Centrality Algorithms¶

Centrality measures identify the most important nodes (or vertices) in a graph. The importance of a node depends on the context and measured differently by each algorithm.

Setup¶

All examples use this sample social network:

create table edges as select * from (values
  (1::bigint, 2::bigint), (1, 3), (2, 3), (2, 4),
  (3, 4), (3, 5), (4, 5), (5, 6), (6, 7), (7, 8)
) t(src, dst);

PageRank¶

PageRank measures importance based on the link structure. A node is important if many important nodes point to it. It was originally developed by Google for ranking web pages.

\[ PR(u) = \frac{1-d}{N} + d \sum_{v \in B_u} \frac{PR(v)}{L(v)} \]

where \(d\) is the damping factor, \(N\) is the number of nodes, \(B_u\) is the set of nodes linking to \(u\), and \(L(v)\) is the out-degree of \(v\).

select node_id, round(rank, 4) as rank
from onager_ctr_pagerank((select src, dst from edges))
order by rank desc;

Column	Type	Description
node_id	bigint	Node identifier
rank	double	PageRank score (higher = more important)

Optional parameters:

damping (default 0.85): Probability of following a link vs jumping randomly
iterations (default 100): Maximum iterations
directed (default true): Treat graph as directed

-- Custom damping factor
select * from onager_ctr_pagerank(
  (select src, dst from edges),
  damping := 0.9,
  iterations := 50
);

Degree Centrality¶

The simplest centrality measure — counts the number of connections per node. High degree nodes are "hubs" with many direct connections.

\[ C_D(v) = \frac{\deg(v)}{N-1} \]

select node_id, in_degree, out_degree, (in_degree + out_degree) as total
from onager_ctr_degree((select src, dst from edges))
order by total desc;

Column	Type	Description
node_id	bigint	Node identifier
in_degree	double	Number of incoming edges
out_degree	double	Number of outgoing edges

Betweenness Centrality¶

Measures how often a node appears on shortest paths between other nodes. High betweenness nodes act as bridges or bottlenecks controlling information flow.

\[ C_B(v) = \sum_{s \neq v \neq t} \frac{\sigma_{st}(v)}{\sigma_{st}} \]

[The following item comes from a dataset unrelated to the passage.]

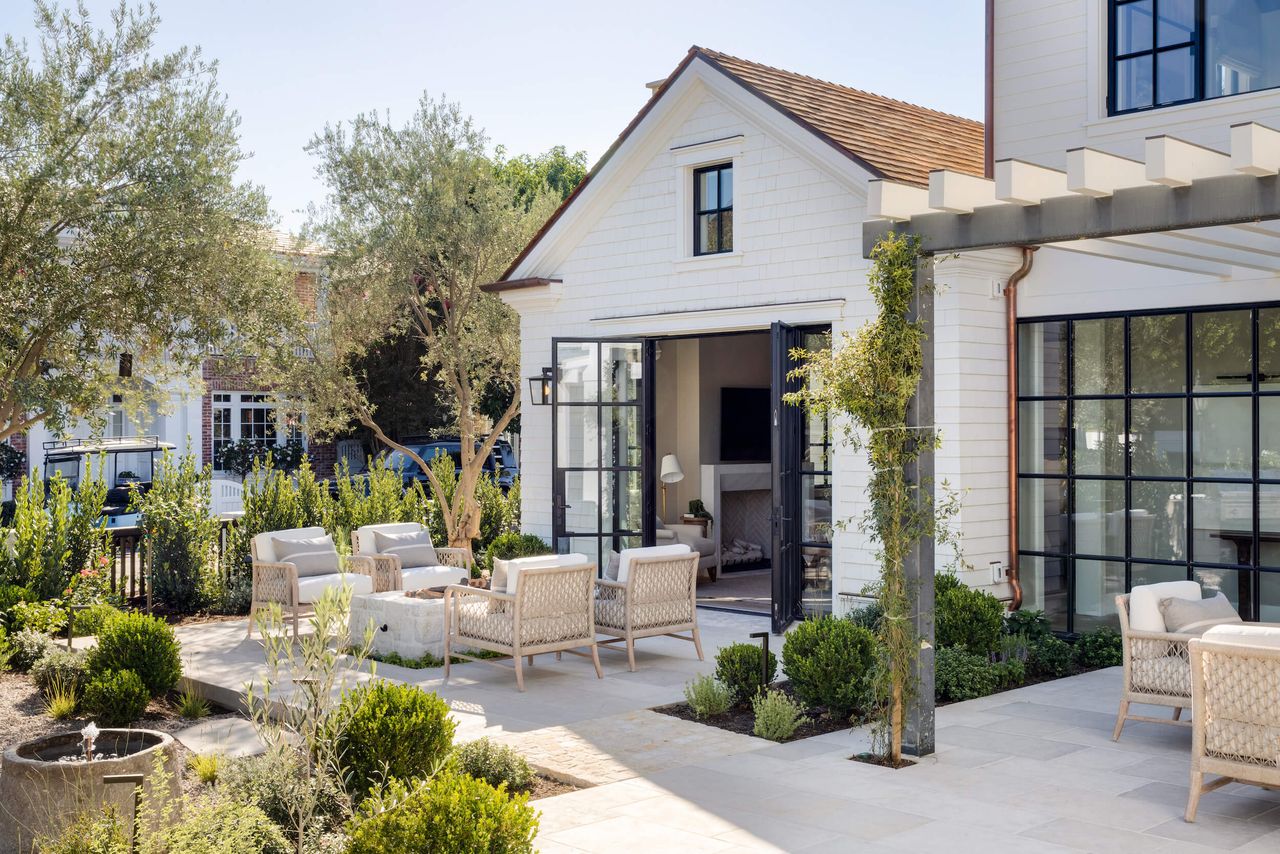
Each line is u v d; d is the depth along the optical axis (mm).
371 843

where \(\sigma_{st}\) is the number of shortest paths from \(s\) to \(t\), and \(\sigma_{st}(v)\) is the number passing through \(v\).

Performance

This algorithm has O(n·m) complexity. So, it may be slow on dense graphs with more than 10,000 nodes.

select node_id, round(betweenness, 4) as betweenness
from onager_ctr_betweenness((select src, dst from edges))
where betweenness > 0
order by betweenness desc;

Column	Type	Description
node_id	bigint	Node identifier
betweenness	double	Betweenness centrality score

Closeness Centrality¶

Measures how close a node is to all other nodes (average shortest path distance). High closeness means information can spread quickly from this node.

\[ C_C(v) = \frac{N-1}{\sum_{u \neq v} d(u, v)} \]

where \(d(u, v)\) is the shortest path distance between \(u\) and \(v\).

select node_id, round(closeness, 4) as closeness
from onager_ctr_closeness((select src, dst from edges))
order by closeness desc;

Column	Type	Description
node_id	bigint	Node identifier
closeness	double	Inverse of average distance to others

Harmonic Centrality¶

A variant of closeness that handles disconnected graphs. Uses the sum of inverse distances instead of inverse of sum.

\[ C_H(v) = \sum_{u \neq v} \frac{1}{d(u, v)} \]

select node_id, round(harmonic, 4) as harmonic
from onager_ctr_harmonic((select src, dst from edges))
order by harmonic desc;

Eigenvector Centrality¶

A node is important if connected to other important nodes. This creates a recursive definition where connections to high-scoring nodes contribute more.

Performance

This algorithm uses power iteration on the adjacency matrix. May be slow on graphs with more than 10,000 nodes.

select node_id, round(eigenvector, 4) as eigenvector
from onager_ctr_eigenvector((select src, dst from edges))
order by eigenvector desc;

Optional parameters:

max_iter (default 100): Maximum iterations
tolerance (default 1e-6): Convergence threshold

Katz Centrality¶

Similar to eigenvector centrality but counts all paths, not just direct connections. Longer paths contribute less based on an attenuation factor.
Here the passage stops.